Belly-friendly meals include:
- Oats with chia and banana
- Grilled chicken with white rice and steamed vegetables
- Sweet potato and egg scramble
- Smoothies with pineapple, papaya, or mango (natural enzymes!)
> Avoid: Onions, garlic, beans, and cauliflower—aka the sneaky gas gang.

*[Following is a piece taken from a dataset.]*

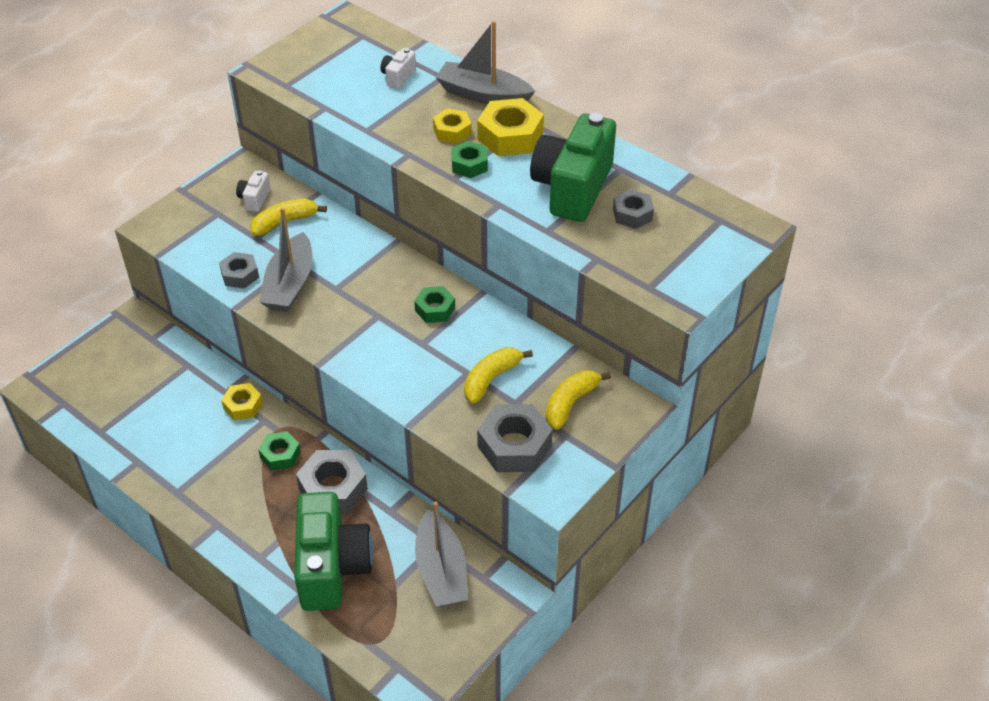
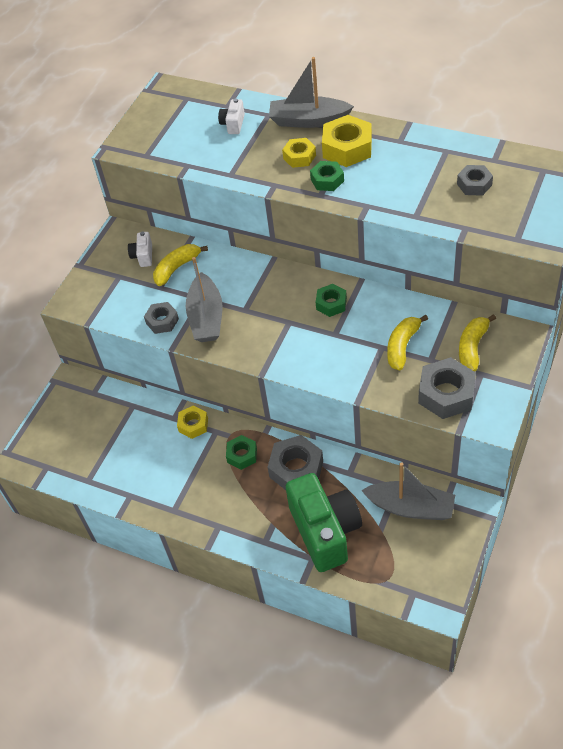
camera: 10 degrees left, 5 degrees up
(441, 571) = (410, 507): grey boat -> grey boat turned 45 degrees counterclockwise
(572, 188) = (417, 176): green camera -> none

4. Keep It Moving (But Don’t Overdo It)
Exercise helps reduce bloating by moving gas and fluid through your body. You don’t need to crush workouts right before Summer—just get your body moving.
Try:
Outdoor walks
Fun step classes
Anything you like that gets you moving

5. Prioritize Pooping (No Shame in It)
Summer fun + constipation? Not cute.
Make sure you’re going regularly. If things are slow:
- Increase your fiber intake (chia, oats, fruits)
- Drink warm lemon water
- Take a natural magnesium supplement if needed
6. Snack Smart
Stick to small, easy-to-digest meals on the mornings of any plans:
DO:
- Eat a light, protein-rich breakfast with complex carbs
- Pack a small snack like a granola bar
- Sip herbal tea or warm water
DON’T:
- Skip meals (this slows digestion and causes water retention)
- Drink soda or juice right before your outfit reveal
- Try anything new on your belly the night before. No experiments.
7. Don’t Stress (Seriously)
Stress releases cortisol, which literally causes bloating. Take some deep breaths and remember—your body is beautiful, bloated or not.
You’ve done the prep. You’ve got the vibes.
And even if your belly isn’t 100% flat, summer just has to accept any body you give it.
Final Thoughts
Bloating is real, but it doesn’t have to ruin your Summer experience.
With a little planning, some strategic sipping, and food that fuels (not fights) your body, you can show up feeling light, energized, and ready to have an amazing summer.
So breathe easy, de-bloat gently, and remember:
Your belly’s not big. It’s just doing its thing. And you? You’re glowing.